Dragging their heels the men traipsed back toward the dissembled gears. Two of the men lifted the largest of gears and reseated it on the shaft. One of the men put a wrench to a fastener.
“The other bolt . . . has to go on . . . first.” Jack pointed. His arm dropped down as if it had grown too heavy and he labored to breathe.
“It’s all right. They’ll manage,” Caroline soothed, and gestured for him to lie back.
He batted her hand away. “If they don’t do it right . . . the gears will grind apart.”
“We’ll get it,” muttered one of the men, but Jack kept an eye on them and directed them when they seemed uncertain.
“You don’t have to hold my leg,” he said at one point.
“Someone needs to keep it straight until the doctor gets here.” She wished she could do more for him.
A couple of the women returned with cotton and strips of muslin and wrapped his gashed arm, put a pressure bandage around his calf above the break, and splinted the broken ankle. His hiss as she shifted his leg told her he was hurting.
Scooting back to his side, she took his hand in hers. His crushing grip conveyed the tight leash he was keeping on his pain. Not knowing what else to do, she murmured words of encouragement and stroked the skin on the back of his hand. Her heart pounding, she said, “You’ll be fine.”
He shot her a skeptical look, his brown eyes communicating a wealth of information. He wouldn’t be fine, and he knew it. Fear and anger were dominate, but there was a yearning there she couldn’t place. He turned his gaze away, leaving her feeling chastised for offering false hope.
“The doctor will know what to do,” she said firmly, although she only hoped a man well versed in war injuries would be better skilled than others.
Not knowing what else to talk about, she said, “You have a big family, don’t you?”
His lips tightened.
At long last the doctor arrived carrying his black bag. He shook his head as he bent over, assessing the broken leg. “I need to get him on a table to operate. We best get him to his home.”
Caroline thought of the unusual interchange between Jack and his mother and made a decision she knew would upset her husband. “Take him up to the main house.”
“Take me home,” demanded Jack.
But the men carrying him ignored him.
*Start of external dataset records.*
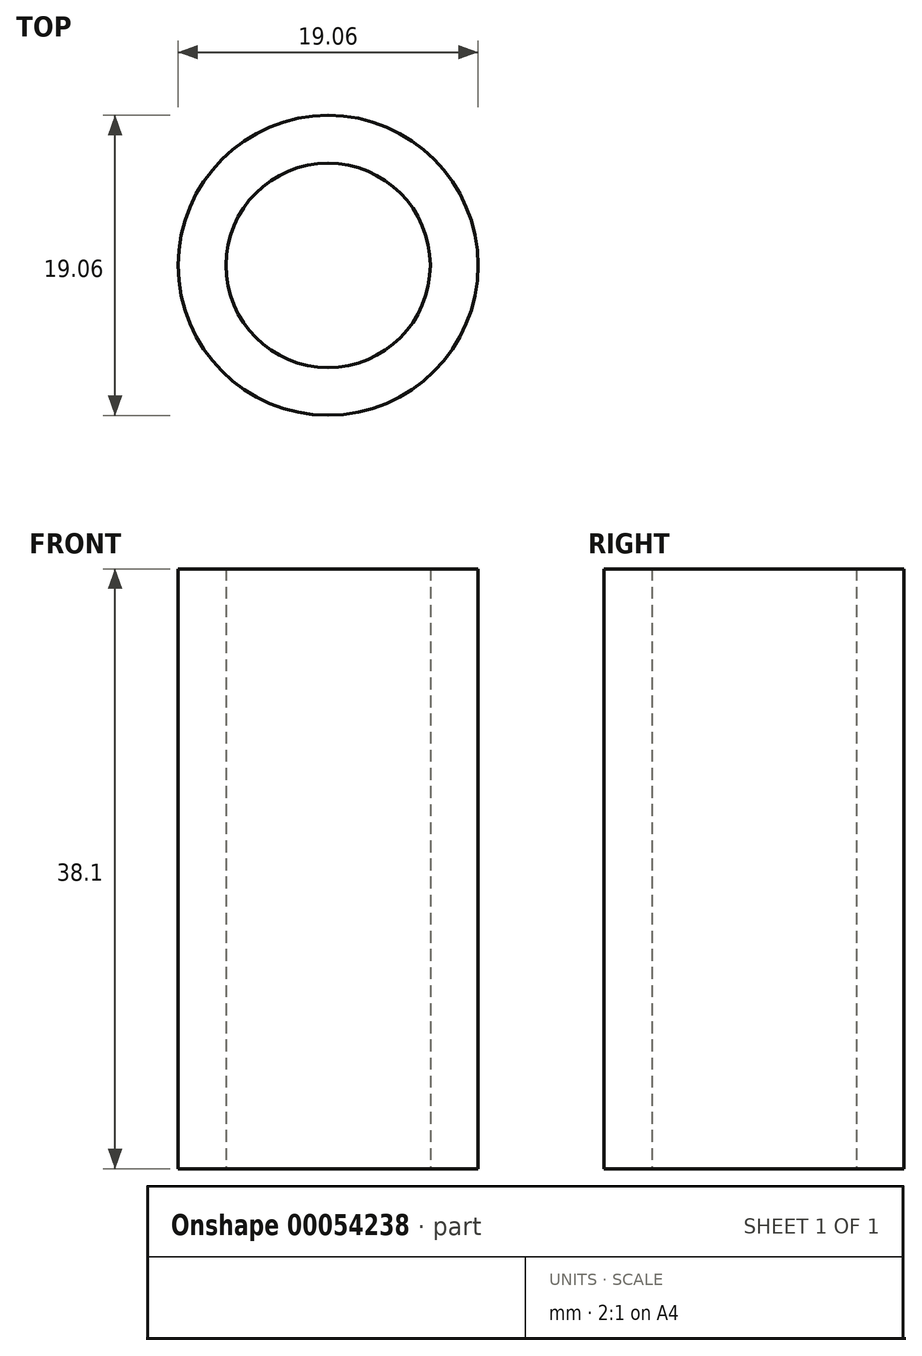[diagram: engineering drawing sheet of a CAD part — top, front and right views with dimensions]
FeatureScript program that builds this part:
annotation { "Feature Type Name" : "Feature", "Feature Type Description" : "" }
export const myFeature = defineFeature(function(context is Context, id is Id, definition is map)
    precondition{}
    {
        {
            var Q0;
            Q0=qCreatedBy(makeId("Top.planeOp"),FACE);
            var sketch = newSketch(context, id + "F0", { "sketchPlane" : qUnion([Q0])});
            skCircle(sketch, "E0", {"center": v(0, 0) * mm, "radius": 9.53 * mm});
            skCircle(sketch, "E1", {"center": v(0, 0) * mm, "radius": 6.49 * mm});
            skSolve(sketch);
        }
        {
            var Q0;
            Q0=makeQuery(id+"F0.imprint","IMPRINT",FACE,{"disambiguationData":[TD([[makeQuery(id+"F0.imprint","IMPRINT",EDGE,{"derivedFrom":sQuery(id+"F0.wireOp",EDGE,"E0")}),1.0]])]});
            extrude(context, id + "F1", {"entities" : qUnion([Q0]), "depth" : 38.1 * mm});
        }
    });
And it wasn’t as if he could leap off the removed door they employed as a stretcher, not with the mangled mess of his lower leg. The pain sliced anew through him with each jog of the wood under his back. How could pushing little Mattie out of the way have led to this?
Jack grabbed the sleeve of his friend George. “Don’t take me up there where that war surgeon will butcher me.”
George looked down at him, and the pity in his expression made Jack want to punch him. But his hand slipped off George’s arm as if he no longer had the strength to hold on. There could only be one reason that particular doctor had been summoned. A war surgeon got comfortable with slicing off legs and arms. A sick feeling invaded Jack’s throat. He couldn’t lose his leg. He’d never amount to anything as a cripple.